Total ordinary dividends=383
Total capital gains distribution=0
Total ordinary dividends=1,292
Total capital gains distribution=967
Total ordinary dividends=861
Total capital gains distribution=3,074
Total ordinary dividends=1,012
Total capital gains distribution=2,940
Total ordinary dividends=2,521
Total capital gains distribution=6,434
Total ordinary dividends=3,683
Total capital gains distribution=5,960
For all other boxes the amount was zero, besides for the foreign tax paid which was always about 50 or less. If theres any other information I could provide I'd be happy to.
Thank you for taking the time to help me with this!
In 2018 he had earned income in the form of the W-2 but did not include his ordinary dividends and capital gain distributions (and possibly foreign tax paid), so he should amend his 2018 return.
If Arborist's investment statements reflect foreign tax paid he may (repeat may) be able to recoup that tax paid for certain years when filing. He should start with the oldest year first and get them filed prior to April 15, 2020 for his best chance of getting any refund that might be due.
The above is all assuming none of his income was reported on his parent's federal income tax return prior to 2018. That could change things as to his reporting on his own.
Other more knowledgeable persons are asked to comment.
Yes, it does work. I just put the poster's info in for 2017 using age 20 for that year and it came up with the same results as I had calculated on my own.

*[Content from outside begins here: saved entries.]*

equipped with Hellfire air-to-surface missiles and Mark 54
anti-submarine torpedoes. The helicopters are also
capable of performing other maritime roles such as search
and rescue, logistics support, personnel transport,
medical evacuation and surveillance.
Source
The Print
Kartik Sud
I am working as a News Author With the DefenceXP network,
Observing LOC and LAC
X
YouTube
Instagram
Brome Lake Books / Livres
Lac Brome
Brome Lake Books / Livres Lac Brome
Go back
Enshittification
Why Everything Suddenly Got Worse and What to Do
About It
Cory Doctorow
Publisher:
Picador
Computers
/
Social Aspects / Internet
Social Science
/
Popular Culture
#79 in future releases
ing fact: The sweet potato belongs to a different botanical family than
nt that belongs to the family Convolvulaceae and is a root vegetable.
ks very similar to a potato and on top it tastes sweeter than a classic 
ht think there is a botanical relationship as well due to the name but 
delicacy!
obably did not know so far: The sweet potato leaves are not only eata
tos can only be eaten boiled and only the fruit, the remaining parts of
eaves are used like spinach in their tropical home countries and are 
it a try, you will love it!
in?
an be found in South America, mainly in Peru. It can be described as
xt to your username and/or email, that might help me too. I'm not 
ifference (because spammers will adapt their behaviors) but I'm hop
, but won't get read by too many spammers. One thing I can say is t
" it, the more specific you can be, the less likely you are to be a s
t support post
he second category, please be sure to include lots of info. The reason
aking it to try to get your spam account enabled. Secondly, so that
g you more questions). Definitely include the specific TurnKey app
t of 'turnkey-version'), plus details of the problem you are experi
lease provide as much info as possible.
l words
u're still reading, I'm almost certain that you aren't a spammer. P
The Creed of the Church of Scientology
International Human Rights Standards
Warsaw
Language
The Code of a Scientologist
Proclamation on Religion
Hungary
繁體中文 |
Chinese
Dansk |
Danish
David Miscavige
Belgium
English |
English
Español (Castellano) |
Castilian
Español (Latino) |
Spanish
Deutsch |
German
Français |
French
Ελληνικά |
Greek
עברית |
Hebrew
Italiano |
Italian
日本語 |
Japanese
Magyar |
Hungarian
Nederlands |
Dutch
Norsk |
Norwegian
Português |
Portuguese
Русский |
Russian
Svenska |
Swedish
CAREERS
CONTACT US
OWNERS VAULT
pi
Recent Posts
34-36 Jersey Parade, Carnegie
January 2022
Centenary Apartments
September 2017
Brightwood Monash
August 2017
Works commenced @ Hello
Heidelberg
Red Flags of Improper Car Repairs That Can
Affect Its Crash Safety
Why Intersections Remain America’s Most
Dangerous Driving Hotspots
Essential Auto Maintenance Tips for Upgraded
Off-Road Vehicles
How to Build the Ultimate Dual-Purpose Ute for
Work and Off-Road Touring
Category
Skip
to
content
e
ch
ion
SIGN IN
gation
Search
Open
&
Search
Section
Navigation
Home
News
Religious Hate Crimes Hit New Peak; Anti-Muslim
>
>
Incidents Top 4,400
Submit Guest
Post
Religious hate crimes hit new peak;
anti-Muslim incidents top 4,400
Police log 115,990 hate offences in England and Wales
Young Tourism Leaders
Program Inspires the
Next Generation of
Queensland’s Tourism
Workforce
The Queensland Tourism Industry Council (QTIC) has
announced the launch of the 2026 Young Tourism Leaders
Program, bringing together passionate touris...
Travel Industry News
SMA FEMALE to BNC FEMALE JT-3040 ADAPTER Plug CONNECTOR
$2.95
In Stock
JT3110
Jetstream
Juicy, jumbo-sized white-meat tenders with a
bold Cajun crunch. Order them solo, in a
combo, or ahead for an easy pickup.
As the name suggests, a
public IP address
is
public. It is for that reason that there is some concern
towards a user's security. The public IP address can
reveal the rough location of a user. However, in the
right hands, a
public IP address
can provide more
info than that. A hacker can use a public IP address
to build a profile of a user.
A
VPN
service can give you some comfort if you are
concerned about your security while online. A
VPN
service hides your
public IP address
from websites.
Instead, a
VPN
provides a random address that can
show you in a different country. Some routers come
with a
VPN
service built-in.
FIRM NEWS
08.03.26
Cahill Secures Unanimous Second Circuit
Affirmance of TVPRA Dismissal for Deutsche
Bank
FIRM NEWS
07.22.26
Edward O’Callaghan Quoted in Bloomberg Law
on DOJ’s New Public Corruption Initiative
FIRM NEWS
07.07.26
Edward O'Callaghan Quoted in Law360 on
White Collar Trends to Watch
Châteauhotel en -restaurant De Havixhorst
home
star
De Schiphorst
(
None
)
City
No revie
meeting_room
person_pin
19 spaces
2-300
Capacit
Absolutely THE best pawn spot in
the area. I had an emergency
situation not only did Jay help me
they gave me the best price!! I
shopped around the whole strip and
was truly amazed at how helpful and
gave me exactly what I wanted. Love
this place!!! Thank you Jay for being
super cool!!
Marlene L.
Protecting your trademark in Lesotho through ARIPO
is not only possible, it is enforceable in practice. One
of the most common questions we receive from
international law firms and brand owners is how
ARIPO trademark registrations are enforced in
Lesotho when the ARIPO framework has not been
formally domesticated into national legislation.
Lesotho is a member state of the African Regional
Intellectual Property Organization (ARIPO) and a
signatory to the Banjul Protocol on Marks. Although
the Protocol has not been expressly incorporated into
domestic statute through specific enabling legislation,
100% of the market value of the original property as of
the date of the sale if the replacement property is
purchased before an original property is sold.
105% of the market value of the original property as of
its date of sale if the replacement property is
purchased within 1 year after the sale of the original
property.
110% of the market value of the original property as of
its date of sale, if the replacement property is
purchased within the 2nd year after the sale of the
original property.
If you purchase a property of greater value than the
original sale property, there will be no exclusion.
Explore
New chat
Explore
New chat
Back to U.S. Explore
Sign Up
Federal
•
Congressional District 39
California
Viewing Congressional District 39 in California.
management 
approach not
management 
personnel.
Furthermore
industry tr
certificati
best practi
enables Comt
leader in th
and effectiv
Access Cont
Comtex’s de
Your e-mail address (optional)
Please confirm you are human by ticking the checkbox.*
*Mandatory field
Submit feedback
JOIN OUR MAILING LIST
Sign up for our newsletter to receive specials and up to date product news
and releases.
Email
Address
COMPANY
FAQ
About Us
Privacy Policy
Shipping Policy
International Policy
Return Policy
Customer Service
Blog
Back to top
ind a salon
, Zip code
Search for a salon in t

His unearned income (ordinary dividends plus capital gain distributions) exceed the exemption amount for that year of $1,050. I should note the response time for this tool is quite slow at times.
- -you were under 19 or a full time student and
-if your parents claimed you as a dependent and
-if they did not include this income on their own taxes....
I would assume you need to file for the earlier years as well, but I didn't look.
And I'm not sure how far back one has to go.
Obviously, the first thing you need to check is if your parents reported this income on their own taxes (which they would have been allowed to do).
Reading the information provided, I couldn't be more thankful for having clarity on this issue. I'd like to file these returns and know for certainty that I've paid my fair share of taxes. Curiously, the third CPA I contacted told me I dont have to file for the years 2013-2017, though I'm skeptical as their reasoning wasn't provided.
Thank you both tomd37 and retiredjg for looking into this. This community is amazing, and it only makes me want to further my financial education and help others later on!